## Task description
From the Text.IR.Corpus documentation below, quote word for word the passage that opens with the words containing "Document identifiers" and closes with "and KWIC display.".

Text.IR.Corpus (Text v0.5.0)

An indexed corpus of documents for information-retrieval scoring.

Wraps a list of documents in the precomputed statistics that TF-IDF and BM25 need: document frequencies, term frequencies, document lengths, and average document length. Build once with new/2, then query repeatedly via Text.IR.tfidf/3, Text.IR.bm25/4, or Text.IR.search/3.

Tokenisation

By default, documents are split into terms with Text.Segment.words/1 and case-folded. Pass :tokenizer to override (any function from String.t() -> [String.t()]) and :fold_case to disable lowercasing.

Document identifiers

Each document is referenced by its zero-based index in the input list. The index is stable for the lifetime of the corpus struct. Original document text is retained for downstream highlighting and KWIC display.

Summary

Types

doc_id()

Zero-based document index.

t()

term_string()

A term — typically a single word.

Functions

new(documents, options \\ [])

Builds an indexed corpus from a list of documents.

tokenize_query(corpus, query)

Returns the corpus's view of a query — tokens after the same pre-processing applied at index time.

Types

doc_id()

@type doc_id() :: non_neg_integer()

Zero-based document index.

t()

@type t() :: %Text.IR.Corpus{
  avg_doc_length: float(),
  doc_lengths: %{required(doc_id()) => non_neg_integer()},
  document_frequencies: %{required(term_string()) => pos_integer()},
  documents: %{required(doc_id()) => String.t()},
  fold_case: boolean(),
  n_docs: non_neg_integer(),
  term_frequencies: %{
    required(doc_id()) => %{required(term_string()) => pos_integer()}
  },
  tokenizer: (String.t() -> [String.t()])
}

term_string()

@type term_string() :: String.t()

A term — typically a single word.

Functions

new(documents, options \\ [])

@spec new(
  [String.t()],
  keyword()
) :: t()

Builds an indexed corpus from a list of documents.

Arguments

documents is a list of String.t/0 documents.

Options

:tokenizer — a one-arg function from String.t/0 to [t:String.t/0]. Defaults to &Text.Segment.words/1.
:fold_case — when true (default), terms are lowercased so the index is case-insensitive. Set false to preserve case.

Returns

A t/0 struct.

Examples

iex> docs = ["the cat sat", "the dog sat", "the dog ran"]
iex> corpus = Text.IR.Corpus.new(docs)
iex> corpus.n_docs
3
iex> corpus.avg_doc_length
3.0
iex> Map.get(corpus.document_frequencies, "the")
3
iex> Map.get(corpus.document_frequencies, "ran")
1

tokenize_query(corpus, query)

@spec tokenize_query(t(), String.t()) :: [term_string()]

Returns the corpus's view of a query — tokens after the same pre-processing applied at index time.

Useful when assembling a query vector for Text.IR.bm25/4 or any scoring function that needs the same tokenisation as the corpus.

Examples

iex> corpus = Text.IR.Corpus.new(["one two three"])
iex> Text.IR.Corpus.tokenize_query(corpus, "TWO three!")
["two", "three"]

## Supplied entries
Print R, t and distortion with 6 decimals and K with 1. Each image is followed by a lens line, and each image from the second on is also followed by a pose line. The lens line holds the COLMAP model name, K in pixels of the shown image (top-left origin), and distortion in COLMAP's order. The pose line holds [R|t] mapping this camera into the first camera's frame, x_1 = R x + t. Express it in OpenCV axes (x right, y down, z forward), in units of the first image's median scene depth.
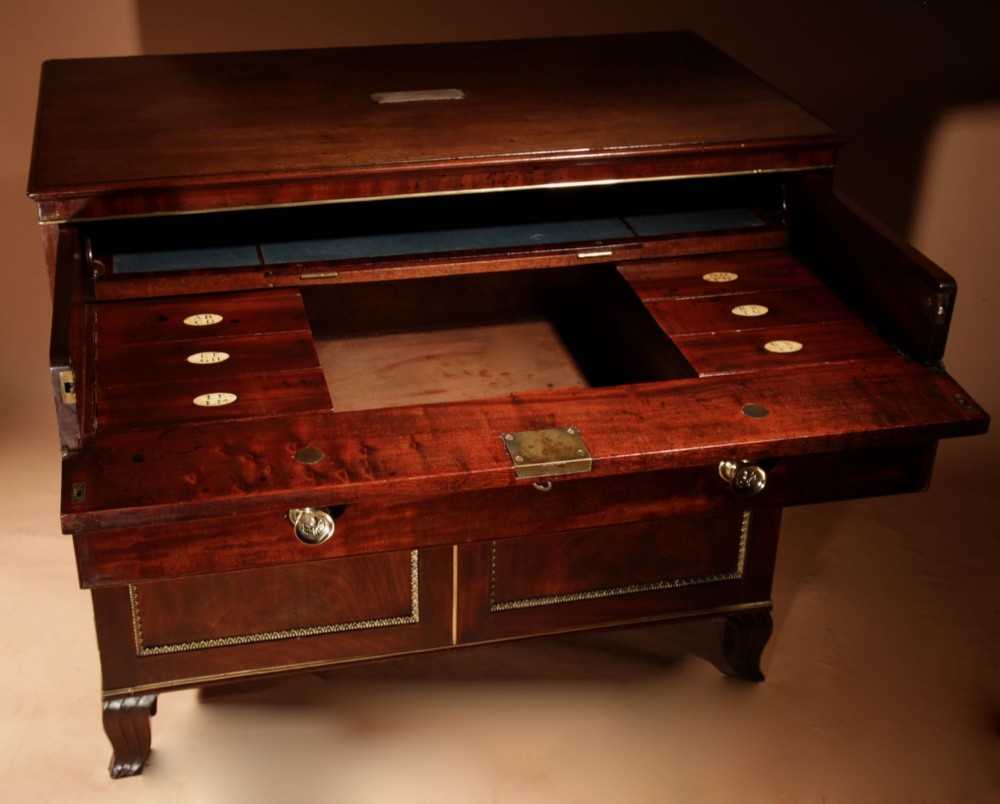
lens RADIAL K [[1420.8, 0, 458.3], [0, 1420.8, 421.0], [0, 0, 1]] dist [0.069045, 0.000000]
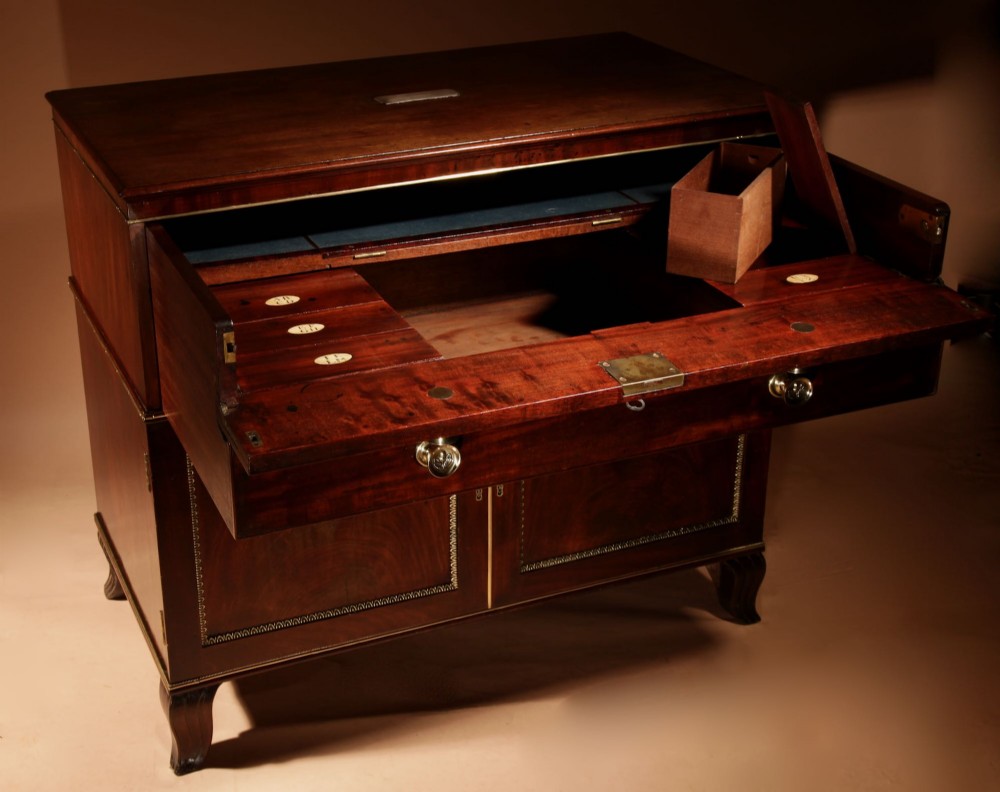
lens RADIAL K [[1529.8, 0, 416.4], [0, 1529.8, 387.2], [0, 0, 1]] dist [0.065971, 0.000000]
pose [[0.986054, -0.091125, 0.139262, -0.240859], [0.102076, 0.992049, -0.073617, 0.087934], [-0.131446, 0.086806, 0.987515, -0.151530]]
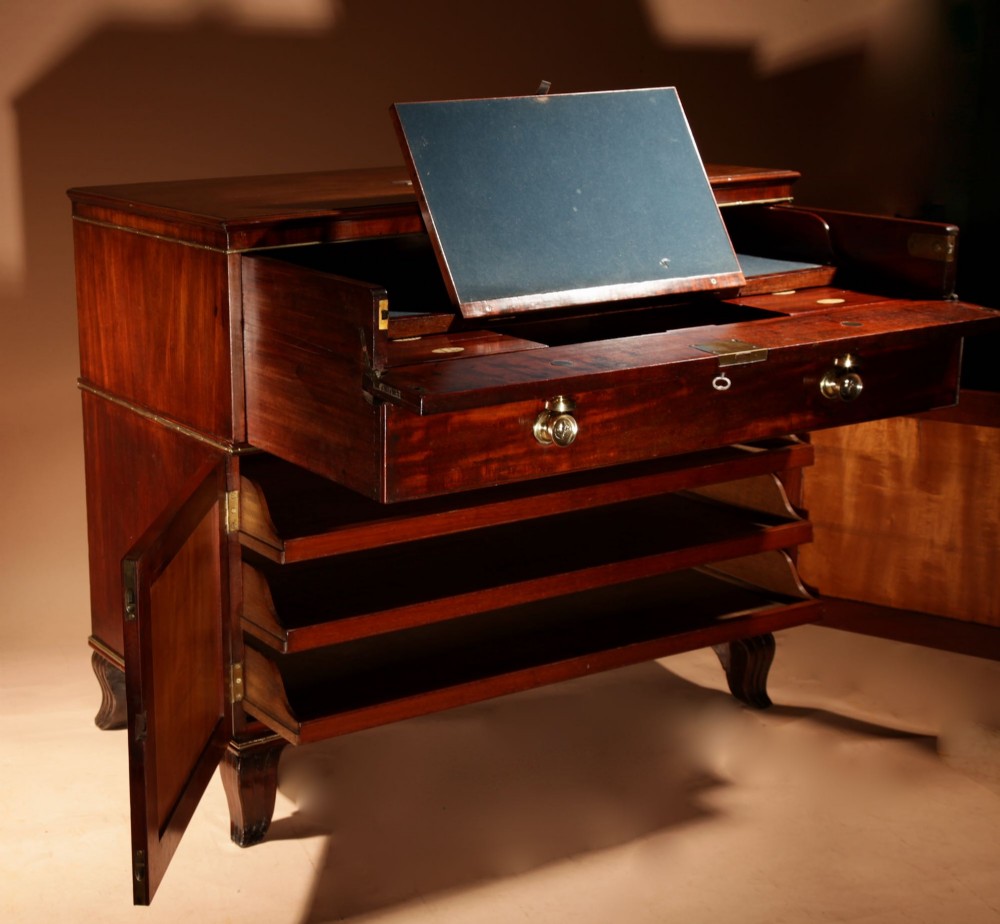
lens RADIAL K [[1832.1, 0, 327.8], [0, 1832.1, 475.3], [0, 0, 1]] dist [0.124224, 0.000000]
pose [[0.953576, -0.100721, 0.283811, -0.624386], [0.171142, 0.956685, -0.235507, 0.375565], [-0.247797, 0.273146, 0.929509, -0.322153]]
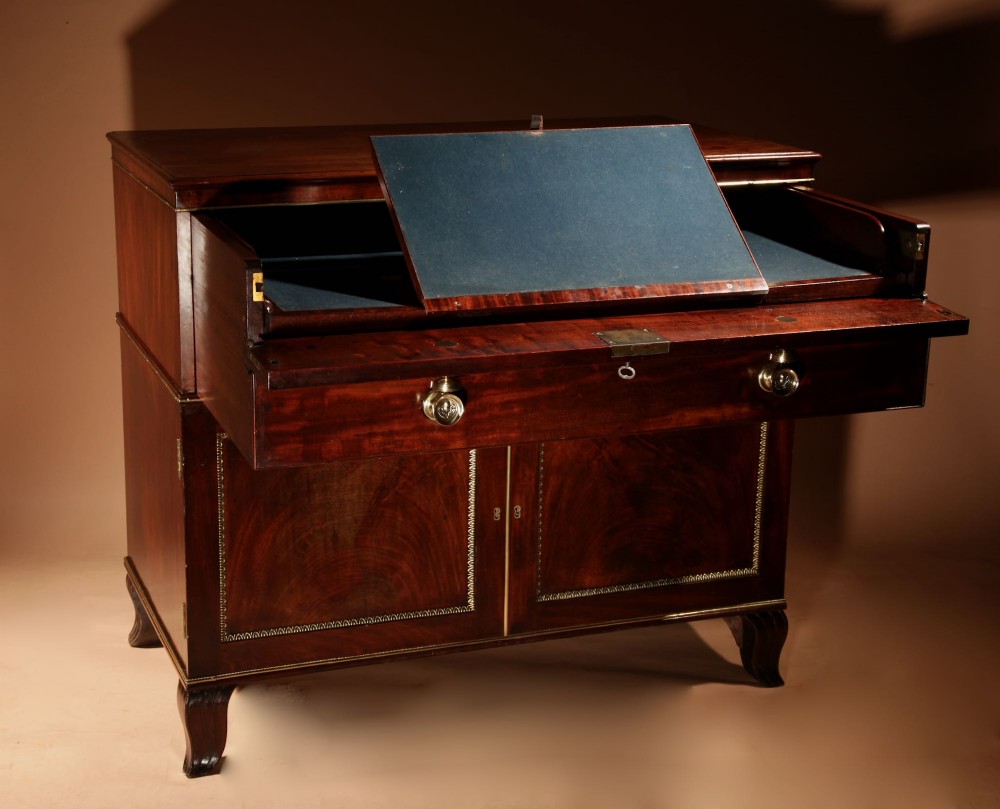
lens RADIAL K [[1780.7, 0, 464.6], [0, 1780.7, 416.9], [0, 0, 1]] dist [0.133941, 0.000000]
pose [[0.991721, -0.034204, 0.123775, -0.234781], [0.062036, 0.971547, -0.228580, 0.365597], [-0.112435, 0.234366, 0.965625, -0.400773]]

## Problem solution
Document identifiers

Each document is referenced by its zero-based index in the input list. The index is stable for the lifetime of the corpus struct. Original document text is retained for downstream highlighting and KWIC display.